À environ 400 kilomètres de Bordeaux, Gijón, ville côtière des Asturies de près de 300 000 habitants, a mis en place depuis 1999 une carte pour le moins innovante, la carte citoyenne (tarjeta ciudadana). Elle s’obtient sur demande et identifie son détenteur par son sexe, son âge et son quartier de résidence. Semblable à une carte de transport ou de retrait, elle permet à son titulaire de bénéficier de la totalité des services et équipements municipaux.

Des usagers conquis

Si elle est avant tout utilisée pour les transports en commun, la carte citoyenne ouvre une infinité de possibilités : visiter une exposition, emprunter un livre à la bibliothèque ou un vélo en libre-service, se connecter à Internet dans un espace dédié, utiliser les toilettes publiques, faire un tour à l’aquarium, louer un terrain de tennis ou de football, nager une heure à la piscine, payer une place de stationnement… Toutes les activités qui font partie de la vie de tous les jours, ou presque. Il suffit de recharger la carte dans des bornes spécifiques (qui permettent aussi de réaliser des démarches administratives) et de la passer devant un lecteur pour accéder aux services et équipements.
Laura Gonzalez de la mairie de Gijón parle de la carte citoyenne comme d’un outil pour la « personnalisation des services publics ». En effet, les quelques informations qu’elle contient (notamment l’âge du propriétaire), permettent d’adapter les tarifs en offrant des réductions substantielles, voire la gratuité de certains services ou équipements pour certains utilisateurs.
Après 18 ans d’existence, il y a plus de cartes en circulation que d’habitants à Gijón. 323 000 cartes facilitent la vie des citoyens d’un territoire plus étendu, preuve que les communes voisines en profitent également.

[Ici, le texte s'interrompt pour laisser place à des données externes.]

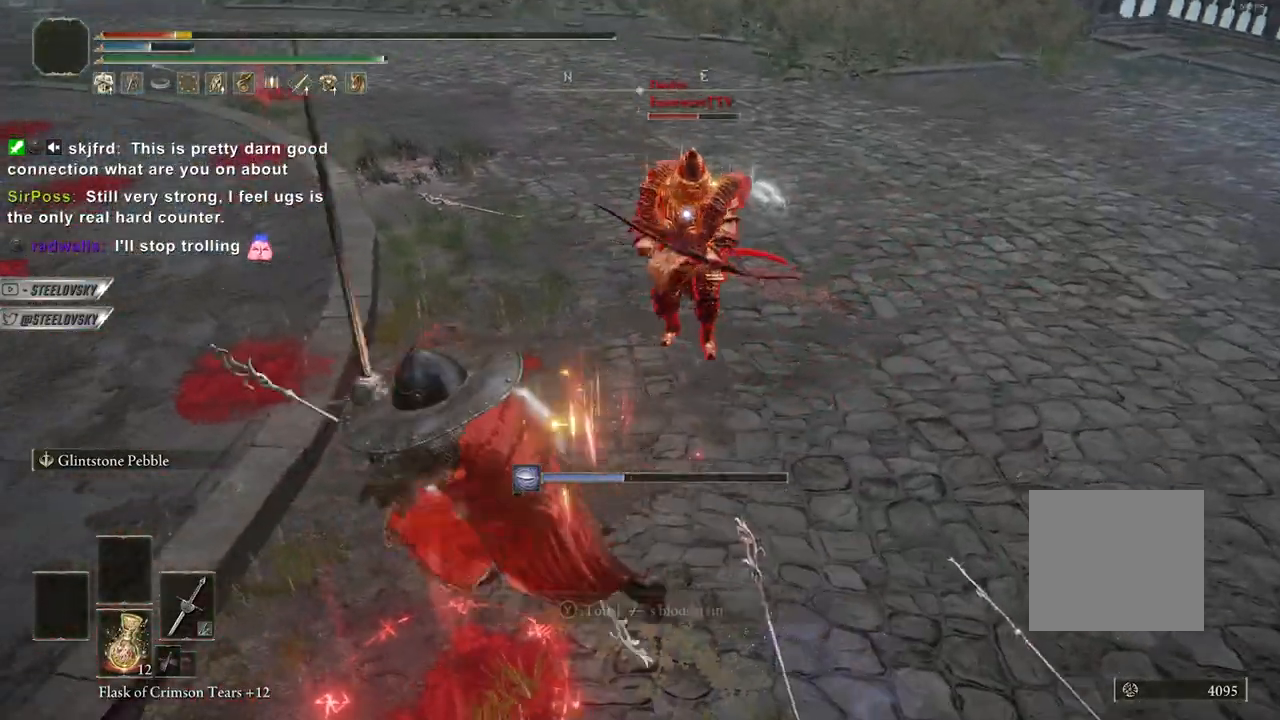
{"buttons": [], "left_stick": "left", "right_stick": "center", "events": [[67, "CIRCLE", "down"], [167, "CIRCLE", "up"], [450, "L1", "up"]]}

Un véritable succès populaire, avec des résultats tangibles : entre 2002 et 2015, la fréquentation des transports en commun, les pratiques sportives dans les enceintes municipales ou les visites dans les musées se sont notablement accrues. Simplicité d’utilisation et gain de temps sont les principales raisons invoquées. La carte citoyenne est aujourd’hui véritablement rentrée dans les mœurs.

Des bénéfices pour la collectivité et la démocratie

À chaque utilisation, la carte citoyenne envoie une information codée à la collectivité. Si l’immense quantité de données générées par les utilisateurs ne peut pas quotidiennement être traitée par la mairie, faute de moyens suffisants, elle lui permet cependant de réagir rapidement pour réguler l’affluence sur une ligne de transport, identifier les toilettes publiques plus ou moins utilisées, mesurer l’attractivité géographique d’une bibliothèque ou l’âge moyen des personnes utilisant les bornes en libre-service. Des moyens humains et technologiques accrus permettraient encore plus de réactivité. La ville y travaille.
Cette gestion souple, rapide et efficace rend visible l’action de la collectivité pour le citoyen. Elle rapproche la « chose publique » du quotidien des habitants et se traduit par une plus forte participation aux événements collectifs, notamment aux élections locales[1], renforçant ainsi la légitimité des élus. La carte citoyenne de Gijón est saluée comme une réelle avancée sociale et démocratique, à l’instar du programme européen Urbact qui a distingué Gijón pour son caractère innovant en termes de gouvernance.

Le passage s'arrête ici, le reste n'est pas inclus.